**GOAL:**
Repeat word for word the material that opens with the line containing "Page size: 2134x1600." and closes with the line containing "title How to avoid them [98, 0, 1949, 266]".
** start of PROVIDED INFORMATION **
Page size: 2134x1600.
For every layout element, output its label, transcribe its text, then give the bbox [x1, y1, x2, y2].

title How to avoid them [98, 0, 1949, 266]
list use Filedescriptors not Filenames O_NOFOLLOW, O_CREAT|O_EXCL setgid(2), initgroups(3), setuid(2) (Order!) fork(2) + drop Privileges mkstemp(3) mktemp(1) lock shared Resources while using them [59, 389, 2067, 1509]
** end of PROVIDED INFORMATION **
** start of PROVIDED INFORMATION **
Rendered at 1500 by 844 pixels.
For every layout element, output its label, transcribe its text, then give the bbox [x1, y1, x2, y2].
** end of PROVIDED INFORMATION **
** start of PROVIDED INFORMATION **
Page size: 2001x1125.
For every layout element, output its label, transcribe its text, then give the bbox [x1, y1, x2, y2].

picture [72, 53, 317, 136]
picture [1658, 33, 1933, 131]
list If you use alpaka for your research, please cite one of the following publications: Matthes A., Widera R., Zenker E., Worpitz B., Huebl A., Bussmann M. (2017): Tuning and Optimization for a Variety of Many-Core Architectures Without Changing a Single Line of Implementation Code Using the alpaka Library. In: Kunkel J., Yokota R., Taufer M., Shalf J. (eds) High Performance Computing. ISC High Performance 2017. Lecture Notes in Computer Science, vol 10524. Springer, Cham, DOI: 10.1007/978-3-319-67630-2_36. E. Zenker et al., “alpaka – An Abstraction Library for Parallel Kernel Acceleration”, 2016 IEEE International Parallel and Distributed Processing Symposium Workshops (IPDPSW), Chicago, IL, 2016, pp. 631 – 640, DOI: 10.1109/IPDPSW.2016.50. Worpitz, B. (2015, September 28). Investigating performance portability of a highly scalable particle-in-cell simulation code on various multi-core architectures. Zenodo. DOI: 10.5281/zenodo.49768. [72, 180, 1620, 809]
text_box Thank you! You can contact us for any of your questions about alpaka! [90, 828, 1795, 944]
** end of PROVIDED INFORMATION **
**RIGHT ANSWER:**
Page size: 2134x1600.
For every layout element, output its label, transcribe its text, then give the bbox [x1, y1, x2, y2].

title How to avoid them [98, 0, 1949, 266]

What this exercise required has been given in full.